Launched during the pandemic, Impracticum offers its own carefully designed curriculum of graduate-level workshops and seminars taught by acclaimed authors. Once the necessary safety conditions are in place, students will be expected to meet weekly volunteer requirements at local helping organizations. Fulfilling our service requirement isn’t a form of payment for more affordable advanced writing courses offered outside traditional institutions. We see that work as a necessarily central and enlivening part of any vocational experience. Impracticum students are asked to approach composition as a daily working discipline, and to regard it as a way of sounding out their depth of immersion in something larger than themselves. “Writing is a concentrated form of thought,” Don DeLillo said. “I don’t know what I think about certain subjects, even today, until I sit down and try to write about them.” That’s the deeply physical practice we’re looking to encourage. As students explore all the different ways writers press feeling into form, we also want them alert to the tics and tremors of that animal Virginia Woolf felt trembling beneath language—“the body of the complete human being we have failed to be, and yet at the same time cannot forget.”
We think the simplest, most useful way to do this is by placing them in situations which demand their full human presence.
We’re not a military training program. We’re not a seminary school, or a working ranch, or a forest refuge. The courses we offer and the instructors who teach them are too diverse to be reduced to any particular working orthodoxy. But we are interested in creating that vocational environment—a program comprised of people who recognize that they’ve all committed to moving through something difficult and demanding together in order to refine a craft. We’re interested in the mutual respect, personal accountability, and quiet courage generated in settings like that. When students apply to Impracticum, they’re asking to be bound into a set of self-structuring obligations because they believe that challenge is important and enriching. They’re also willing to believe that there’s a certain joy and self-carriage to be discovered in simple labor. That it’s probably a fundamental mistake to segregate the process of becoming a better writer from the process of becoming a skillful carpenter, or an athlete, or a musician, or a longshore fisherman. This is a rigorous program designed for students looking to pursue writing as a serious practice. Unbeholden to larger institutional concerns, the curriculum is wholly focused on helping those people build and maintain the necessary disciplines which allow them to sustain themselves as artists.
"The good piece of writing," Joy Williams reminds us, "startles the reader back into life."
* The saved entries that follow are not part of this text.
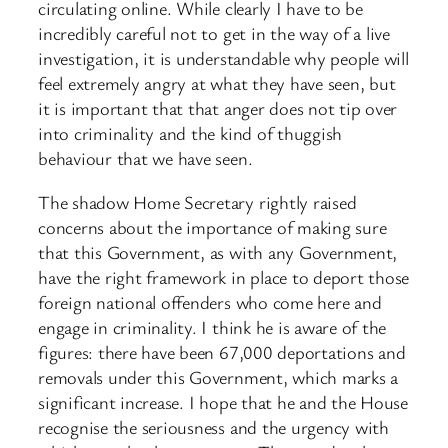
circulating online. While clearly I have to be
incredibly careful not to get in the way of a live
investigation, it is understandable why people will
feel extremely angry at what they have seen, but
it is important that that anger does not tip over
into criminality and the kind of thuggish
behaviour that we have seen.
The shadow Home Secretary rightly raised
concerns about the importance of making sure
that this Government, as with any Government,
have the right framework in place to deport those
foreign national offenders who come here and
engage in criminality. I think he is aware of the
figures: there have been 67,000 deportations and
removals under this Government, which marks a
significant increase. I hope that he and the House
recognise the seriousness and the urgency with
The writer doesn't write for the reader. He doesn't write for himself, either. He writes to serve ... something. Somethingness. The somethingness that is sheltered by the wings of nothingness—those exquisite, enveloping, protecting wings ... Hopelessly [the writer] writes in the hope that he might serve—not himself and not others but that great cold elemental grace that knows us.
Graver Goods is devoted to discovering, sustaining, and celebrating that kind of radically attentive work.